L’étape franchie est importante, mais la route est encore longue… Une manière un peu lapidaire de résumer le vote en plénière du Parlement européen, mardi 4 juillet, du « reporting public pays par pays ». Les députés européens ont adopté, en la musclant, cette importante proposition de directive de la Commission européenne, obligeant les multinationales à publier tous les ans les informations liées à leurs activités. Mais, pour que cette loi puisse être promulguée, il faut encore que les Etats membres tombent d’accord au sein du Conseil européen, ce qui n’a rien de gagné.

Le « reporting » pays par pays est une manière jugée efficace de lutter contre la fraude fiscale, puisque les informations publiées permettent théoriquement de vérifier si les entreprises sont effectivement taxées en rapport avec leur activité réelle dans les Etats où elles sont implantées. La Commission Juncker a rendu public son projet de texte juste après les révélations des « Panama papers », en avril 2016, et dans la foulée du scandale « LuxLeaks », fin 2014.

Intenses tractations

Le sujet est très sensible, et a tout de suite suscité un accueil très négatif des lobbys du « business ». Au Parlement européen, il a donné lieu à d’intenses tractations entre groupes politiques, qui sont finalement tombés d’accord sur un texte assez fidèle à la proposition initiale. Qu’en retenir ? Les sociétés enregistrant un chiffre d’affaires supérieur à 750 millions d’euros par an ou plus au niveau mondial devraient rendre publiques leurs informations dans toutes les juridictions fiscales où elles sont implantées.
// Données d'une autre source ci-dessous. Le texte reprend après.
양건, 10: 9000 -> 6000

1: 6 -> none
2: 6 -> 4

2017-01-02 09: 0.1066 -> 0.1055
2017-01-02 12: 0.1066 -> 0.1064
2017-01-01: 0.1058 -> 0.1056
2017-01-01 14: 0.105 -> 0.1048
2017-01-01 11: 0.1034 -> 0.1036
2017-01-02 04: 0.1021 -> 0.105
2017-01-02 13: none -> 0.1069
Ces informations (nombre d’employés, montant des profits et des impôts payés, liste des exemptions fiscales si elles existent…) doivent être accessibles gratuitement en ligne et transmises aux administrations fiscales nationales. Les eurodéputés sont allés plus loin que la Commission, en exigeant ces informations de manière « désagrégées » dans tous les pays où opèrent les multinationales, y compris hors de l’Union européenne (UE). Donc : aux Etats-Unis, en Chine, mais aussi, par exemple, dans de notoires paradis fiscaux comme le Panama ou les îles Caïmans.

Le groupe des élus Verts, très actif dans la lutte contre la fraude et l’évasion fiscale à Strasbourg, a aussi réussi à faire voter une obligation d’informer sur les éventuelles « patent box », ces systèmes de déduction fiscale pour financer la recherche et développement souvent détournés pour faire de l’optimisation fiscale.

Clause d’exemption

En revanche, les conservateurs (groupe politique majoritaire) ont su imposer une « exemption » de publication pour les multinationales concernant des informations jugées « commercialement sensibles ». Exemption à réclamer chaque année aux administrations fiscales, qui peuvent la renouveler indéfiniment.
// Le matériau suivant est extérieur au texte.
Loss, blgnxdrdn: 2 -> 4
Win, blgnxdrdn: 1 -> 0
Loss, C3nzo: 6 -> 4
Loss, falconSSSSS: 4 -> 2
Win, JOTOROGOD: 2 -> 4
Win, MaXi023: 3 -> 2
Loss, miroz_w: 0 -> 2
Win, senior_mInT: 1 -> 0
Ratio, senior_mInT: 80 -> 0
Il y a un « risque évident » que cette clause d’exemption « soit utilisée abusivement par les multinationales pour éviter de rendre publiques certaines opérations dans certains pays. Cela désavantage les entreprises qui n’ont rien à cacher », a réagi Katja Lehto-Komulainen, secrétaire générale adjointe de la Confédération européenne des syndicats, après le vote, mardi.

Pour que le texte soit définitivement adopté à Bruxelles, il doit encore être validé par le Conseil, puis cette institution aura à transiger avec le Parlement. « On craint qu’il n’y ait pas d’accord en vue au Conseil avant novembre, avant les élections fédérales allemandes en tout cas, regrette une source parlementaire. L’Allemagne et les Pays-Bas font partie des membres les plus réticents. »

Un texte pour protéger les lanceurs d’alerte

Volontariste, la Commission Juncker, qui a déjà su imposer, en 2015, une directive sur la transparence des « rulings » (les accords fiscaux entre Etats et multinationales), ne compte pas en rester là. Elle continue à travailler à sa propre liste des paradis fiscaux qui pourrait être prête pour décembre. Sera t-elle consistante et vraiment efficace ? A condition que les sanctions associées soient vraiment dissuasives.

Bruxelles réfléchit également à un texte pour protéger les lanceurs d’alerte, sans qui bien des scandales fiscaux, à commencer par « LuxLeaks« , n’auraient pas pu voir le jour. Peut-être sera t-il prêt avant fin 2017. Elle espère enfin que sa proposition d’une « assiette commune consolidée » de l’impôt sur les sociétés dans l’Union ne tombe pas aux oubliettes. Le risque est important : Malte ou le Luxembourg ont déjà dit tout le mal qu’ils en pensaient. Or, ce texte requiert l’unanimité, comme toutes les dispositions fiscales au niveau de l’Union.